Coprocessor Data Transfer:

Code: Select all

```
BIT | Meaning
-------+--------------------------------------------------------------------
31-28 | Condition, same as data processing.
27-25 | Constant 0b110.
24 | Pre index if set, if clear post index.
23 | Up/Down bit, if set add offset, if clear subtract offset.
22 | Length of transfer.
21 | If set used address written to ARM base register.
20 | If set load from coprocessor, if clear store to coprocessor.
19-16 | ARM Base register.
15-12 | Coprocessor Register.
11-8 | Coprocessor number.
7-0 | Offset.
```

Code: Select all

```
BIT | Meaning
-------+--------------------------------------------------------------------
31-28 | Condition, same as data processing.
27-24 | Constant 0b1110
23-20 | Operation part 1 (Op1) code.
19-16 | Coprocessor register.
15-12 | Coprocessor destination reg/ ARM reg if bit 4 is set.
11-8 | Coprocessor number.
7-5 | Operation part 2 (Op2) code.
3-0 | Coprocessor register m.
```

**no**NEON, etc)

I omited the SWP instruction because it has become depricated.

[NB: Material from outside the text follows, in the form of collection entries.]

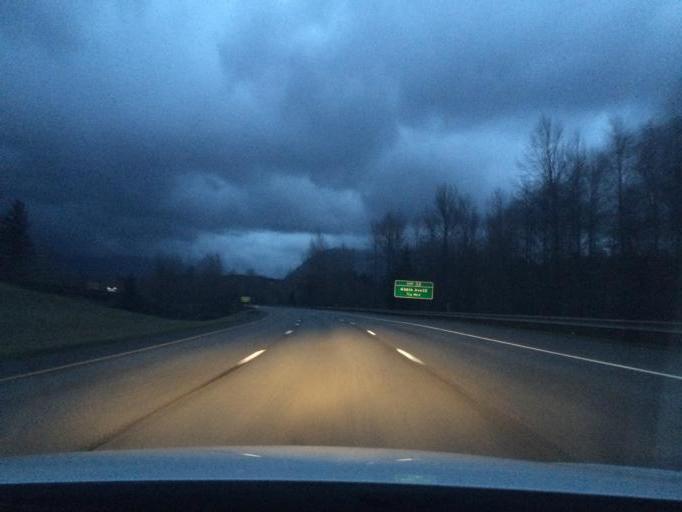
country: US
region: Washington
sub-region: King County
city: North Bend
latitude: 47.4742
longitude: -121.7816
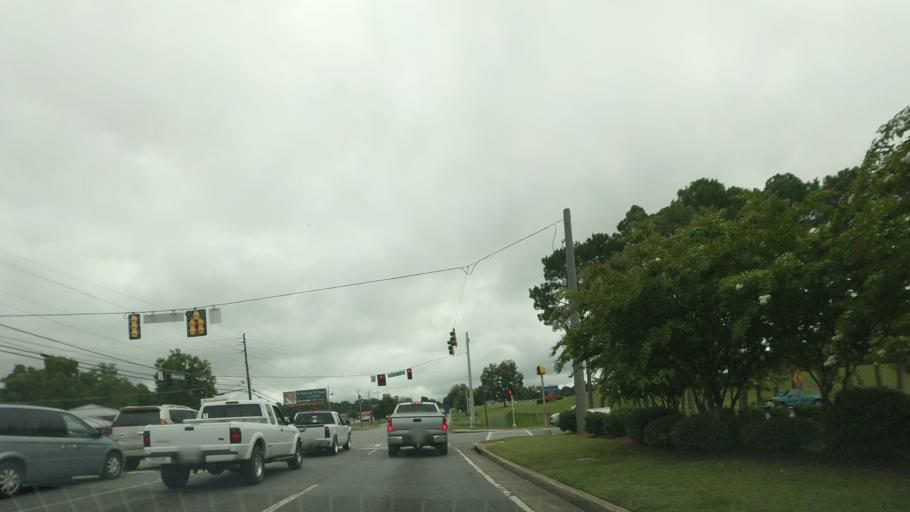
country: US
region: Georgia
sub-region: Laurens County
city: Dublin
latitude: 32.5408
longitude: -82.9474
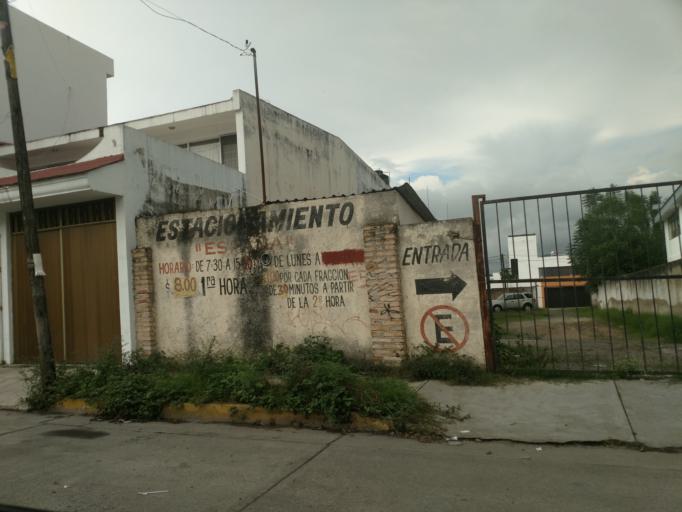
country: MX
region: Nayarit
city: Tepic
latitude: 21.4867
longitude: -104.8818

Also I did not list the UDIV/SDIV instructions, these I can not find an accurate reference on and I do not use. Some references give one form and some another, and they conflict with each other, using the recommend mnemonic will not assemble, giving a format error (so I can not compare the generated opcode).

As stated above not going into any of the coprocessors here, only worried about the ARM. It is especially important to remember that many extensions are coprocessors now that many are a standard part of the chip. Knowing that they are indeed cooprocessors will help with optimization.